Stored items:
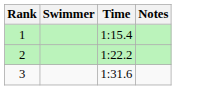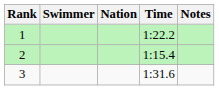+ column: Nation
1 | Time: 1:15.4 -> 1:22.2
2 | Time: 1:22.2 -> 1:15.4
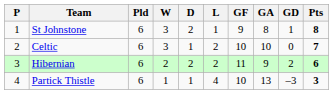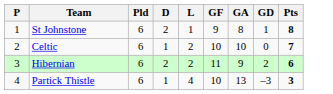- column: W | 3 | 3 | 2 | 1
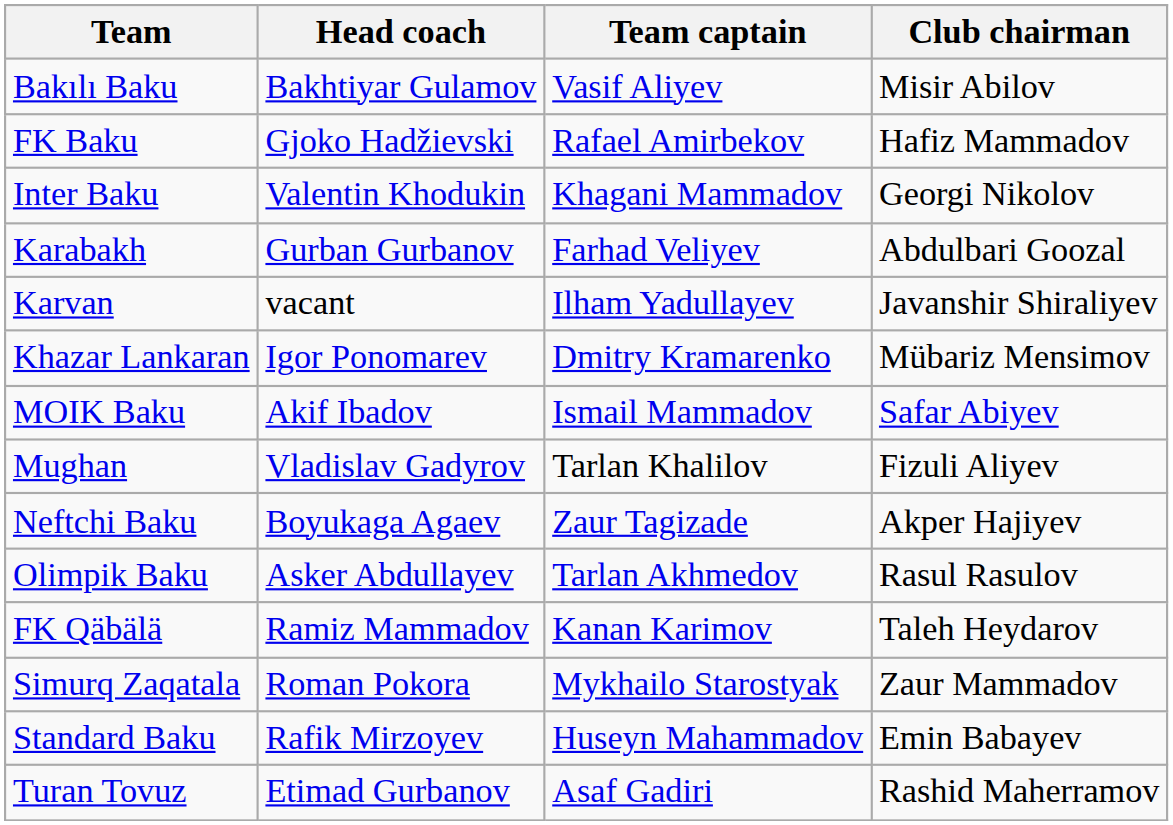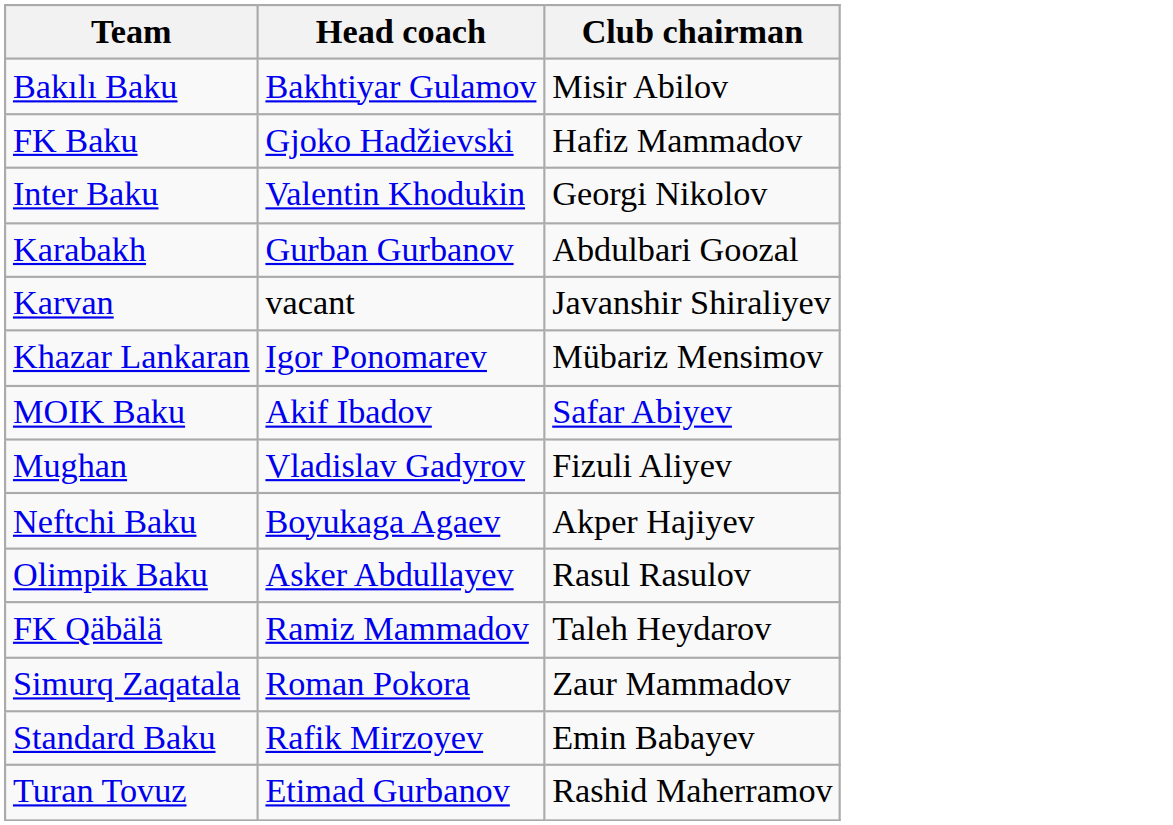- column: Team captain | Vasif Aliyev | Rafael Amirbekov | Khagani Mammadov | Farhad Veliyev | Ilham Yadullayev | Dmitry Kramarenko | Ismail Mammadov | Tarlan Khalilov | Zaur Tagizade | Tarlan Akhmedov | Kanan Karimov | Mykhailo Starostyak | Huseyn Mahammadov | Asaf Gadiri
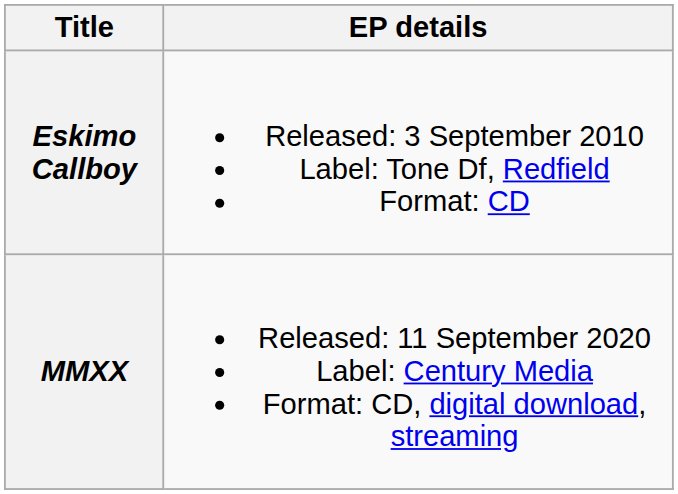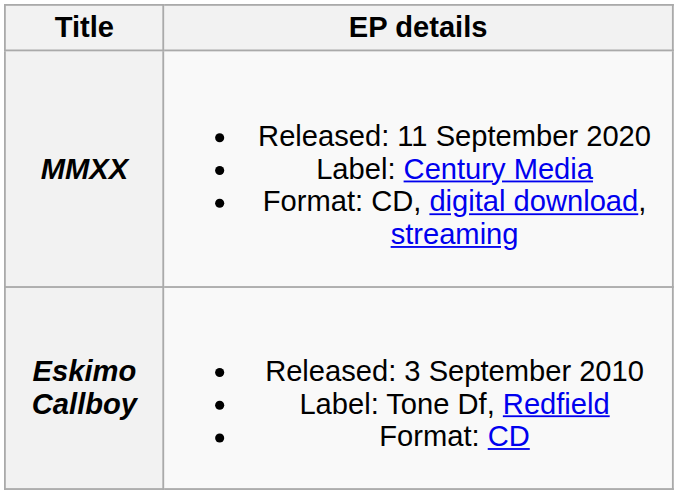rows swapped: Eskimo Callboy <-> MMXX
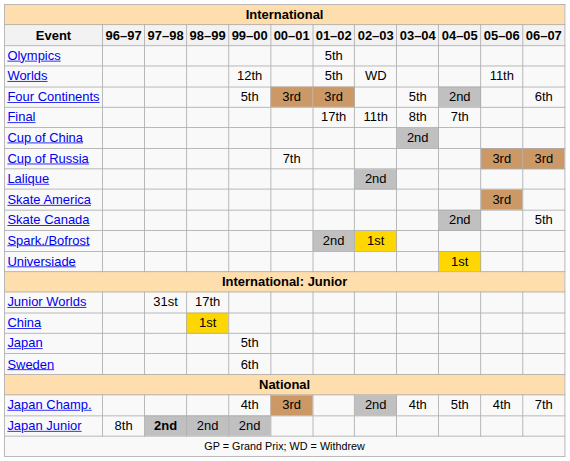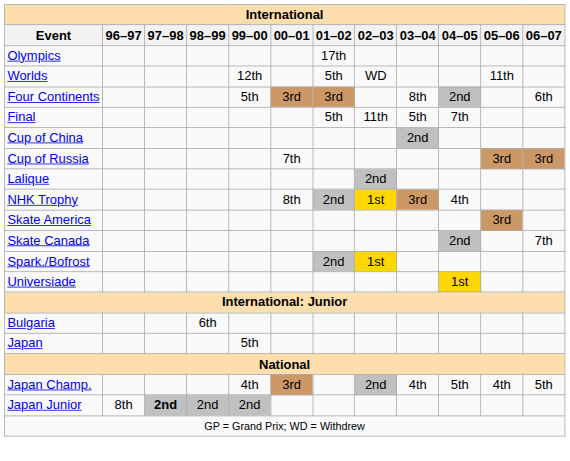Olympics | 01–02: 5th -> 17th
Four Continents | 03–04: 5th -> 8th
Final | 01–02: 17th -> 5th
Final | 03–04: 8th -> 5th
+ row: NHK Trophy | 8th | 2nd | 1st | 3rd | 4th
Skate Canada | 06–07: 5th -> 7th
- row: Junior Worlds | 31st | 17th
+ row: Bulgaria | 6th
- row: China | 1st
- row: Sweden | 6th
Japan Champ. | 06–07: 7th -> 5th
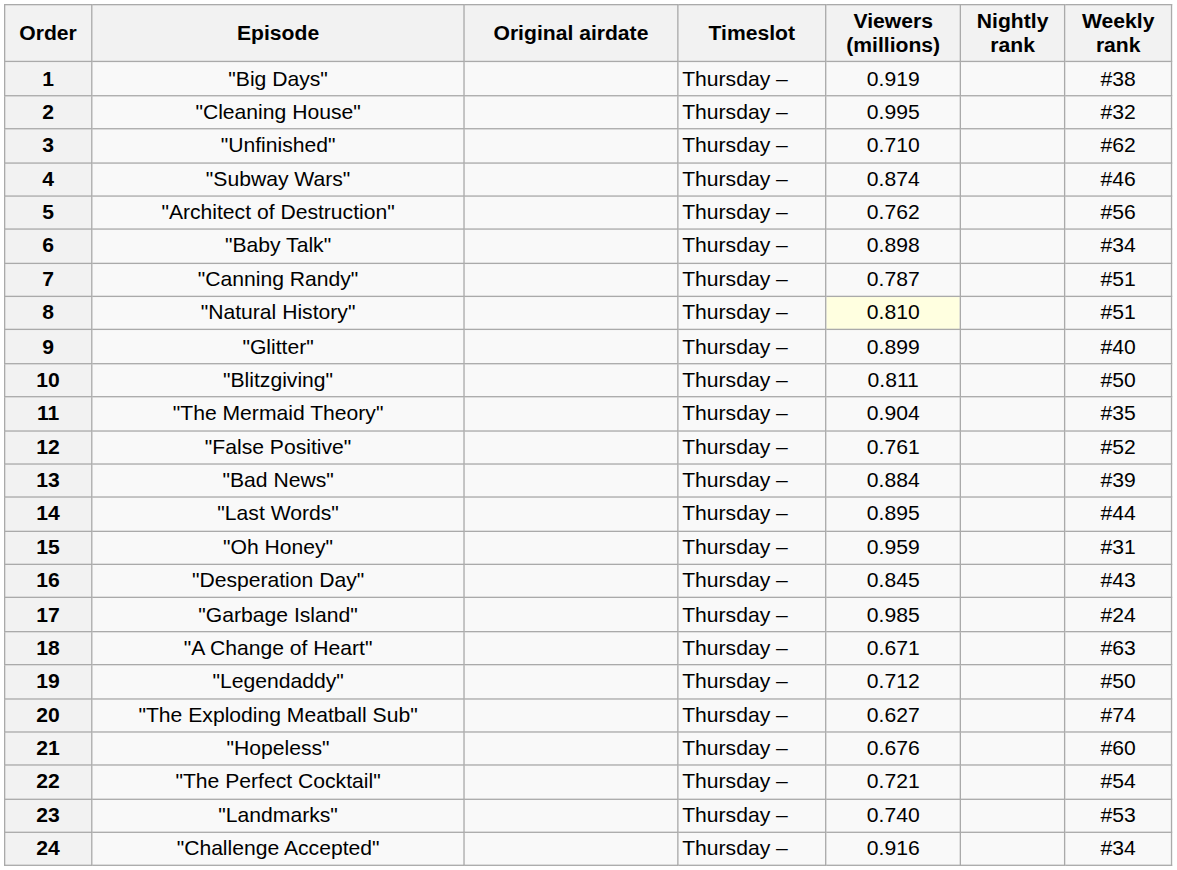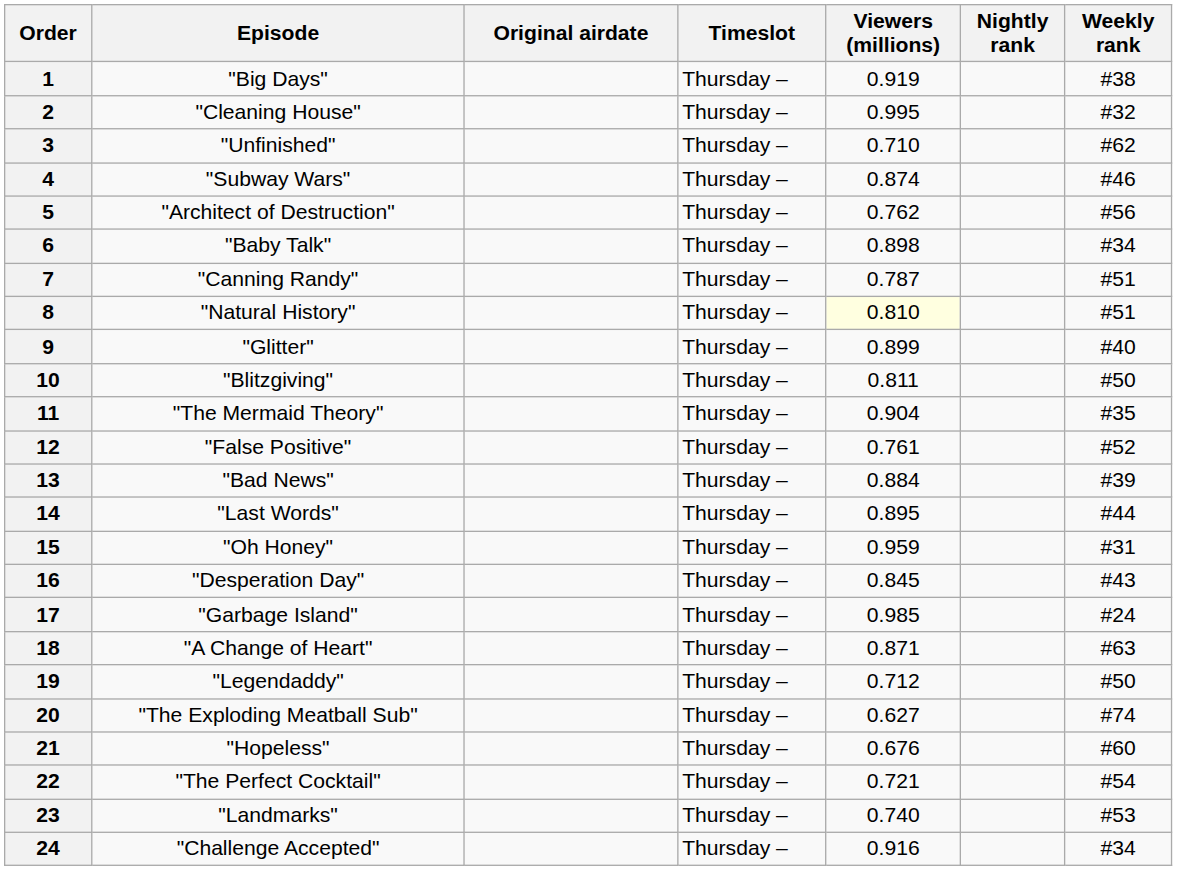18 | Viewers (millions): 0.671 -> 0.871
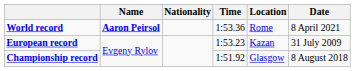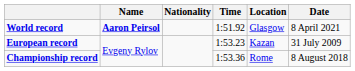World record | Time: 1:53.36 -> 1:51.92
World record | Location: Rome -> Glasgow
Championship record | Time: 1:51.92 -> 1:53.36
Championship record | Location: Glasgow -> Rome
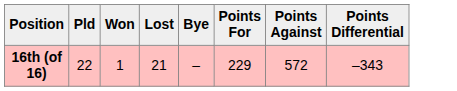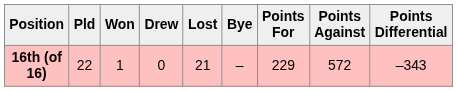+ column: Drew | 0
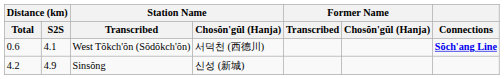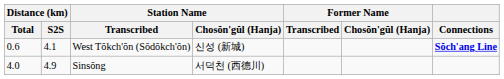West Tŏkch'ŏn (Sŏdŏkch'ŏn) | Station Name / Chosŏn'gŭl (Hanja): 서덕천 (西德川) -> 신성 (新城)
Sinsŏng | Distance (km) / Total: 4.2 -> 4.0
Sinsŏng | Station Name / Chosŏn'gŭl (Hanja): 신성 (新城) -> 서덕천 (西德川)
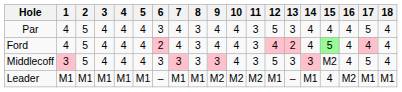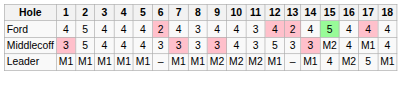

* **SHORT TASK**: Duplicate all the stored items above line for line, without the pictures.

* **RESULT FOR THIS TASK**:
+ column: Nation
1 | Time: 1:15.4 -> 1:22.2
2 | Time: 1:22.2 -> 1:15.4
- column: W | 3 | 3 | 2 | 1
- column: Team captain | Vasif Aliyev | Rafael Amirbekov | Khagani Mammadov | Farhad Veliyev | Ilham Yadullayev | Dmitry Kramarenko | Ismail Mammadov | Tarlan Khalilov | Zaur Tagizade | Tarlan Akhmedov | Kanan Karimov | Mykhailo Starostyak | Huseyn Mahammadov | Asaf Gadiri
rows swapped: Eskimo Callboy <-> MMXX
Olympics | 01–02: 5th -> 17th
Four Continents | 03–04: 5th -> 8th
Final | 01–02: 17th -> 5th
Final | 03–04: 8th -> 5th
+ row: NHK Trophy | 8th | 2nd | 1st | 3rd | 4th
Skate Canada | 06–07: 5th -> 7th
- row: Junior Worlds | 31st | 17th
+ row: Bulgaria | 6th
- row: China | 1st
- row: Sweden | 6th
Japan Champ. | 06–07: 7th -> 5th
18 | Viewers (millions): 0.671 -> 0.871
World record | Time: 1:53.36 -> 1:51.92
World record | Location: Rome -> Glasgow
Championship record | Time: 1:51.92 -> 1:53.36
Championship record | Location: Glasgow -> Rome
+ column: Drew | 0
West Tŏkch'ŏn (Sŏdŏkch'ŏn) | Station Name / Chosŏn'gŭl (Hanja): 서덕천 (西德川) -> 신성 (新城)
Sinsŏng | Distance (km) / Total: 4.2 -> 4.0
Sinsŏng | Station Name / Chosŏn'gŭl (Hanja): 신성 (新城) -> 서덕천 (西德川)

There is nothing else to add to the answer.